Just a few of the headlines (emphasis mine):

‘Sask. government walks back cuts to grants-in-lieu for some municipalities’ (CBC).

“Trump walks back Giuliani: ‘He’ll get his facts straight” (CNN).

‘U.S. trade advisor Peter Navarro walks back ‘special place in hell’ comment about Justin Trudeau’ (Financial Review).

What’s with all this ‘walking back’? I must be new to the English language because it seems like this is an expression I’ve only been hearing in the last few months.

What is walking back anyway? What does walking back even mean? And where did it come from? More importantly, why haven’t I heard of it until the last few months? I don’t recall being in a coma or getting caught in a time warp, so how did I miss it? And if I was in a time warp, would I even know? And did I go forward, back or just stand still in time? Did I age while in the time warp? Was it aliens who did it to me? What else did the aliens suck out of my brain besides my ability to dance and do math? I must have time warped during the ’80s because they’re pretty much a blur…

Anyway, concerned as I was about the time warp thing, I decided to look instead for the earliest use of the term. The best I could find was an historical reference used in 2007 but I’m told the earliest use was more likely in 2000. Still, why do people use the term ‘walk back’? I needed to know because all the cool politicians are using it.
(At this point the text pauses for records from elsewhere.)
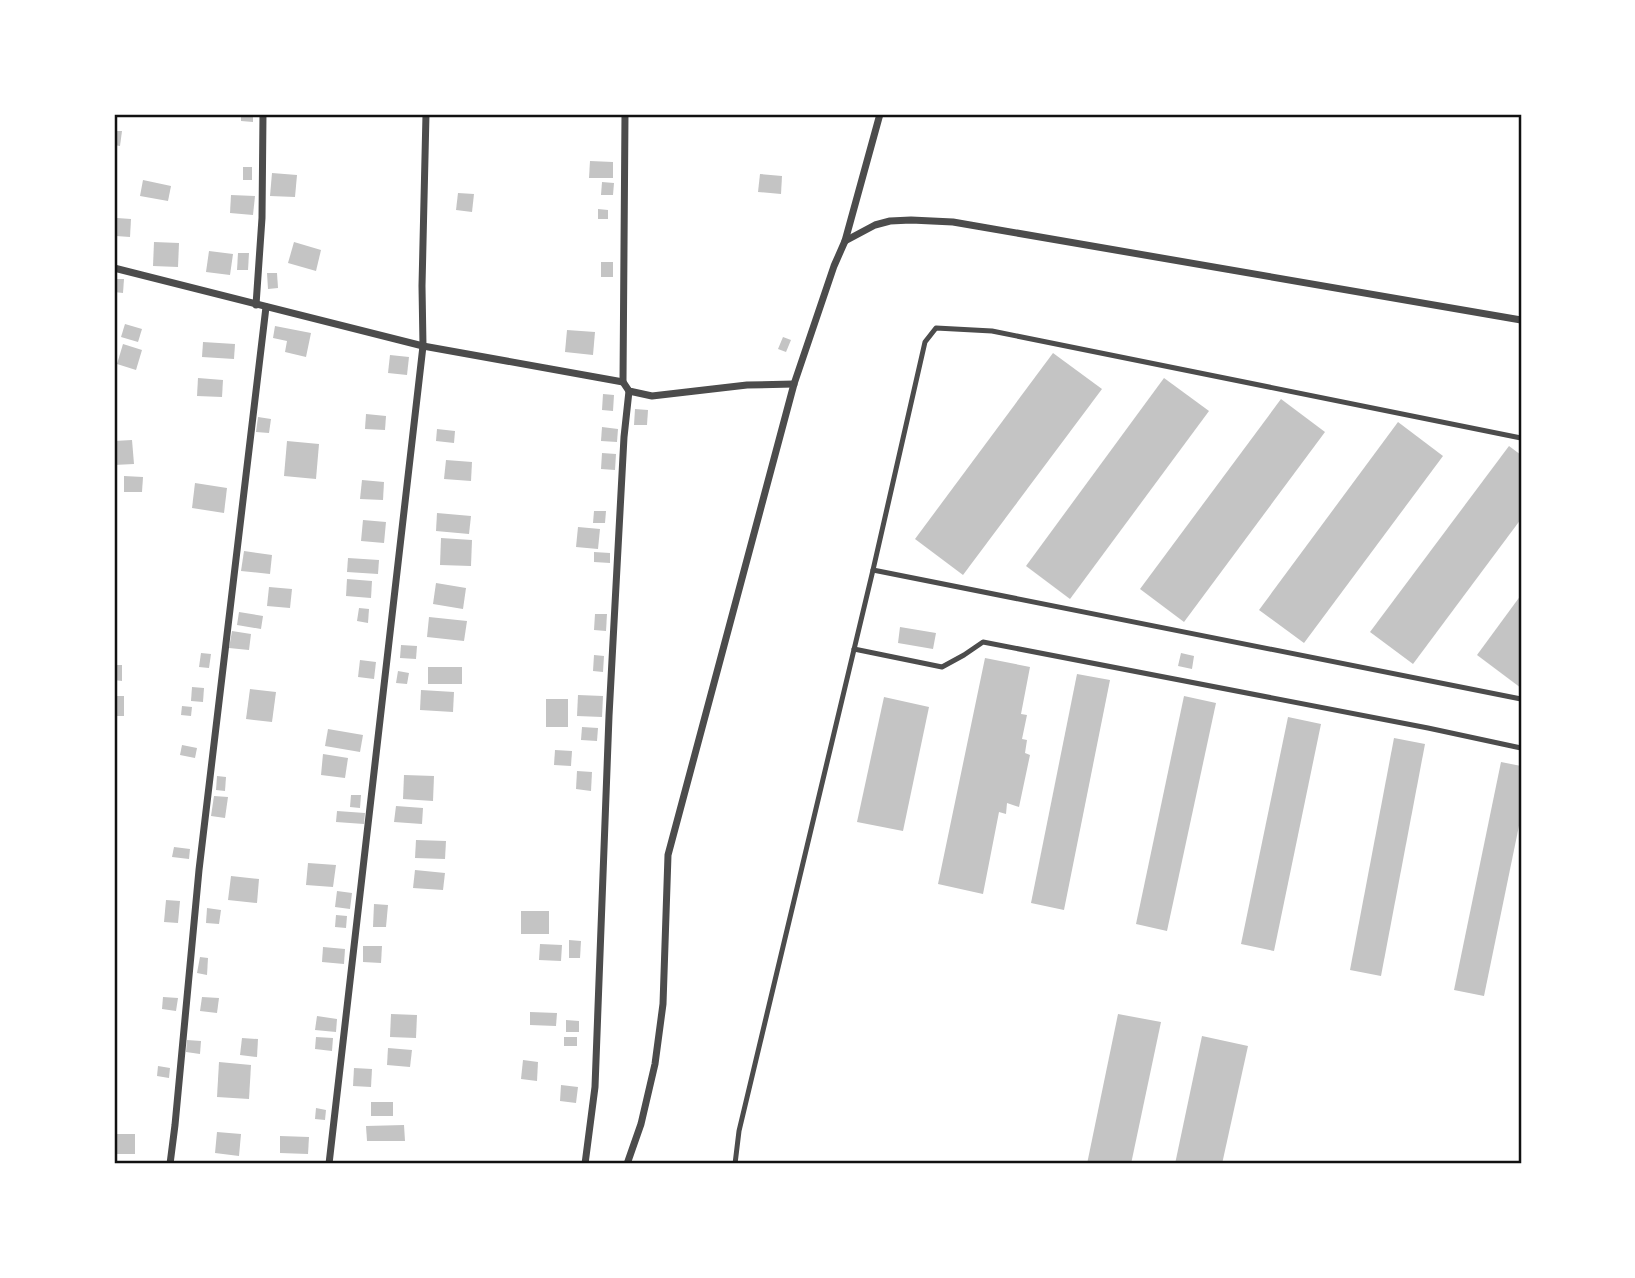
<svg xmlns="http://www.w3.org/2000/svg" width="1635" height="1278" viewBox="0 0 1635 1278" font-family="'DM Sans',sans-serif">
	<rect width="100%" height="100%" fill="#fff"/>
	<g fill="#c4c4c4">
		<polygon points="241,114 253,114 253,122 241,121"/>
		<polygon points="114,131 122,131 120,146 114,145"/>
		<polygon points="590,161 613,162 613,178 589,178"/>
		<rect x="243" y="167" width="9" height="13"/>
		<polygon points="272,173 297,175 295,197 270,196"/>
		<polygon points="760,174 782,176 781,194 758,192"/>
		<polygon points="143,180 171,186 168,201 140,196"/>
		<polygon points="602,182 614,183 613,195 601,195"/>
		<polygon points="458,193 474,194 472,212 456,210"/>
		<polygon points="231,195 255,196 253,215 230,213"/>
		<polygon points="598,209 608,210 608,219 598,219"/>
		<polygon points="117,218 131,219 130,237 116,236"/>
		<polygon points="154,242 179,243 178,267 153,266"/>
		<polygon points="294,242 321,250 316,271 288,263"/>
		<polygon points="209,251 233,254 230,275 206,272"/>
		<polygon points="238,253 249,253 248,270 237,270"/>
		<rect x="601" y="262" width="12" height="15"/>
		<polygon points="267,273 277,273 278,288 268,289"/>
		<polygon points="114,279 124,279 123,293 114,292"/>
		<polygon points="125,324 142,329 138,342 121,337"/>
		<polygon points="275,326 311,333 306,357 285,352 287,341 273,338"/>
		<polygon points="567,330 595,332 593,355 565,352"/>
		<polygon points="783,337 791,340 786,352 778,349"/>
		<polygon points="203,342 235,344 234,359 202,357"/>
		<polygon points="123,344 142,350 136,370 117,364"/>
		<polygon points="1053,353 1102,389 963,575 915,539"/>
		<polygon points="390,355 409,357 407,375 388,373"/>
		<polygon points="198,378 223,380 222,397 197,396"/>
		<polygon points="1164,378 1209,411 1070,599 1026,566"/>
		<polygon points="603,394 614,395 613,411 602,410"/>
		<polygon points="1281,399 1325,432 1184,622 1140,589"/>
		<polygon points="635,409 648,410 647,425 634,425"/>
		<polygon points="366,414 386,416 385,430 365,429"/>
		<polygon points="258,417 271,419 269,433 256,432"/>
		<polygon points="1398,422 1443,456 1304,643 1259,610"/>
		<polygon points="602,427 618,429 617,442 601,441"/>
		<polygon points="437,429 455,431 454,443 436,441"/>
		<polygon points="132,440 134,464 114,465 114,441"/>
		<polygon points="287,441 319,444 316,479 284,476"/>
		<polygon points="1509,446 1521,455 1521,519 1413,664 1370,632"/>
		<polygon points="602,453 616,454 615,470 601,469"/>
		<polygon points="446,460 472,462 471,481 444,479"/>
		<polygon points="124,476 143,477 142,492 124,492"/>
		<polygon points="362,480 384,482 383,500 360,499"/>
		<polygon points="195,483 227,488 224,513 192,508"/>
		<polygon points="594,511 606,511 605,523 593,523"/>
		<polygon points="437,513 471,516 469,534 436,531"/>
		<polygon points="363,520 386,522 384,543 361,541"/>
		<polygon points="578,527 600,529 598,549 576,547"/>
		<polygon points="441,538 472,540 471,566 440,565"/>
		<polygon points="244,551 272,555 270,574 241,571"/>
		<polygon points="594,552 610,553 610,563 594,562"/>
		<polygon points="348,558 379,560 378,574 347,572"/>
		<polygon points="347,579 372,581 371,598 346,596"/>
		<polygon points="436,583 466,588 463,609 433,604"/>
		<polygon points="269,587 292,589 290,608 267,606"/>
		<polygon points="1521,595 1521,688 1477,655"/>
		<polygon points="359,608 369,609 368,623 357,621"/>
		<polygon points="239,612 263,616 261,629 237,625"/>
		<polygon points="595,614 607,614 606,631 594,630"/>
		<polygon points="429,617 467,621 464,641 427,637"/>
		<polygon points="900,627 936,633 933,649 898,643"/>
		<polygon points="232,631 251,634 249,650 229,648"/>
		<polygon points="401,645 417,646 416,659 400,658"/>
		<polygon points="201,653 211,654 209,668 199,667"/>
		<polygon points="1181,653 1194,656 1192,669 1178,666"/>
		<polygon points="594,655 604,656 603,672 593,671"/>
		<polygon points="985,658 1030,667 1021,714 1027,715 1022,739 1027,740 1025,753 1030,755 1019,807 1007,803 1006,814 999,812 983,894 938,884"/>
		<polygon points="360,660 376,662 374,679 358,677"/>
		<polygon points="114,665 122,665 122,681 114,680"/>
		<rect x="428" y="667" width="34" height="17"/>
		<polygon points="398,671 409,673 407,684 396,683"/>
		<polygon points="1077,674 1110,680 1064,910 1031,903"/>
		<polygon points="192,687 204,688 203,702 191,701"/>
		<polygon points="250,689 276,692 272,722 246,719"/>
		<polygon points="421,690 454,692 453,712 420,710"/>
		<polygon points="578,695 603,696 602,717 577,716"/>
		<rect x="114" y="696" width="10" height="20"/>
		<polygon points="1184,696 1216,703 1167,931 1136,924"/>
		<polygon points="884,697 929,707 903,831 857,822"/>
		<rect x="546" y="699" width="22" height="28"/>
		<polygon points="182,706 192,707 191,716 181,715"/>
		<polygon points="1288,717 1321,724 1274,951 1241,944"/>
		<polygon points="582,727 598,728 597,741 581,740"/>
		<polygon points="328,729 363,735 360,752 325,746"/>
		<polygon points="1394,738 1425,744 1381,976 1350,970"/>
		<polygon points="182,745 197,748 195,758 180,755"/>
		<polygon points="555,750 572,751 571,766 554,765"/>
		<polygon points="323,754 348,758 345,778 321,775"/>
		<polygon points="1501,762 1521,766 1521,816 1484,996 1454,990"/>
		<polygon points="577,771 592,772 591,791 576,789"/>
		<polygon points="404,775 434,776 433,801 403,799"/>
		<polygon points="217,776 226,777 225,791 216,790"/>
		<polygon points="351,795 361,795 360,808 350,807"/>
		<polygon points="214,796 228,797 225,818 211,816"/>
		<polygon points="396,806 423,808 422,824 394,822"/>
		<polygon points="337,811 365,813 364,824 336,822"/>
		<polygon points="416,840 446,841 445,859 415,858"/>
		<polygon points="174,847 190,849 189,859 172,857"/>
		<polygon points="308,863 336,865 333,887 306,885"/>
		<polygon points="415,870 445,873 443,890 413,888"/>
		<polygon points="231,876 259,879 257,903 228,900"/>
		<polygon points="337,891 352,893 350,909 335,907"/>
		<polygon points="166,900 180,901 178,923 164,922"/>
		<polygon points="374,904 388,905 386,927 373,927"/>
		<polygon points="207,908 221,910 219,924 206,923"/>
		<rect x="521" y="911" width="28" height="23"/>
		<polygon points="336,915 347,916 346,928 335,927"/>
		<polygon points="569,940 581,941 580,958 569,958"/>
		<polygon points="540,944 562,945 561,961 539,960"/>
		<polygon points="363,946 382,946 381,963 363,962"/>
		<polygon points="323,947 345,949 344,964 322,962"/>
		<polygon points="200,957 208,958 207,975 197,973"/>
		<polygon points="163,997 178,998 176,1011 162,1009"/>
		<polygon points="202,997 219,998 217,1013 200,1011"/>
		<polygon points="530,1012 557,1013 556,1026 530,1025"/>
		<polygon points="391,1014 417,1015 416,1038 390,1037"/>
		<polygon points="1118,1014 1161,1022 1131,1164 1087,1164"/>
		<polygon points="317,1016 337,1019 336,1032 315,1030"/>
		<polygon points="566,1020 579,1021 579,1032 566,1032"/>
		<polygon points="1202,1036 1248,1046 1222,1164 1175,1164"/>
		<polygon points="316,1037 333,1038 332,1051 315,1049"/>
		<rect x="564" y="1037" width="13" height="9"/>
		<polygon points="242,1038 258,1039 257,1057 240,1055"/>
		<polygon points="187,1040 201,1041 200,1054 186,1052"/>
		<polygon points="388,1048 412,1050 410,1067 387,1065"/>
		<polygon points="523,1060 538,1062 537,1081 521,1079"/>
		<polygon points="219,1062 251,1065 249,1099 217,1097"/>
		<polygon points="158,1066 170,1068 169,1078 157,1076"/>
		<polygon points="354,1068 372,1069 371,1087 353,1086"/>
		<polygon points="561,1085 578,1087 576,1103 560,1101"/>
		<rect x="371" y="1102" width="22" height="14"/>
		<polygon points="316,1108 326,1110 325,1120 315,1119"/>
		<polygon points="404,1125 405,1141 367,1141 366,1126"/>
		<polygon points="217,1132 241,1134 239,1156 215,1153"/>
		<rect x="114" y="1134" width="21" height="20"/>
		<polygon points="280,1136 309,1137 308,1154 280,1153"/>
	</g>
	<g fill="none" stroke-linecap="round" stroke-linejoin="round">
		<g stroke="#4c4c4c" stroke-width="5">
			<polyline points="873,570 1521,699"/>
			<polyline points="854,649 942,667 964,655 983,642 1428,728 1521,748"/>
			<polyline points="735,1164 739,1131 873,570 925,342 936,328 992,331 1521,438"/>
		</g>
		<g stroke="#4c4c4c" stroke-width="7">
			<polyline points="845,241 880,114"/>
			<polyline points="114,268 423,346 623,382 629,391 652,396 747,385 794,384"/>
			<polyline points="256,305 262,218 263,114"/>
			<polyline points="623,382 625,114"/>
			<polyline points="170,1164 175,1125 199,870 266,307"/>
			<polyline points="329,1164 423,346 422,286 426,114"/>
			<polyline points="585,1164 595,1087 609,716 624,437 629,391"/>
			<polyline points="627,1164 641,1124 655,1064 663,1004 668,855 794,384 834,266 845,241 875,225 890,221 911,220 953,222 1521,320"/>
		</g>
	</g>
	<rect width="1635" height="1278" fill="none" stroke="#ffffff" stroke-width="231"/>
	<rect x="116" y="116" width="1404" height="1046" fill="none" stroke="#111" stroke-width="2.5"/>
</svg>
So I looked up some dictionary definitions. One reminded me that walking back meant using legs and steps to return to a place where I had been previously. Warmer, but not what I was after…

More helpful was Merriam-Webster, ‘… to retreat from or distance oneself from (a previously stated opinion or position)’ as was Oxford Dictionary’s wording, ‘Retract a statement or reverse an action or decision.’

So, if I’m clear about this – and I think I am – walking back is a way of saying ‘I made a mistake’, or ‘I am sorry’ or ‘I was wrong’. Walking back is what you do when you get caught. It’s a way of being apologetic without being crass … or apologetic.

Come to think of it, this will make it a lot easier to be married! Instead of saying ‘I’m sorry, I was wrong’ I can just say, ‘I walk that back’. Just feels nicer, easier.

Or when I steal a parking spot from an elderly woman, ‘Oops, it’s okay old lady, I’ll walk that back when I finish shopping!’

I see now that ‘walking back’ has lot’s of potential. It’s sure better than being wrong or sorry … at least that’s how I see it.

But of course that’s the point. It might be just my perception but it seems like ‘walking back’ is easier than being wrong; a cleaner, gentler, more civilized way of fixing things when we are actually dirty and selfish. I cynically suspect that’s why politicians have latched on to it.

However I suspect walking back is easier to say than it is to do because of our idol of pride.

Early in the New Testament book of Matthew we find a man named John helping people to embrace ‘I’m sorry’ or the more theological word repentance. He is confronted by – you guessed it – self-righteous religious people who John refers to as ‘vipers’ (not how to make friends, John).

He then challenges them strongly saying, ‘Produce fruit in keeping with repentance.’ In other words, acting piously (and saying you’re sorry) is empty if you don’t back it up with your actions.

The original ancient word for repentance is metanoeó meaning to change one’s mind. But even better, it’s from a root word, metá, which means “changed after being with”. Think about it – changed after being with…

Hmm. In my experience, a true ‘I’m sorry’ only comes from my heart when I’m with someone; looking into the eyes of the person I’m apologizing to. When I choose to be close with the person I actually see how my words and attitude are wrong and how my selfishness has cut and trivialized someone else. That’s when an apology, or walking back, becomes life-giving.

Speaking as a grizzled veteran of many ‘I’m sorry’ and related walk backs, there is nothing quite like being wrong and owning up to it. To admit that I’m messy and not perfect is actually quite freeing – I see myself more clearly and don’t have to protect, guard, manipulate, word-craft, dominate, sidestep, make excuses… We can only grow through the hard exercise of coming to terms with our own wrongness.

Whether it’s another person or God himself, when I’m truly with them is when my heart and actions can follow my words and the ‘I’m sorry’ takes on it’s intended beauty and potential.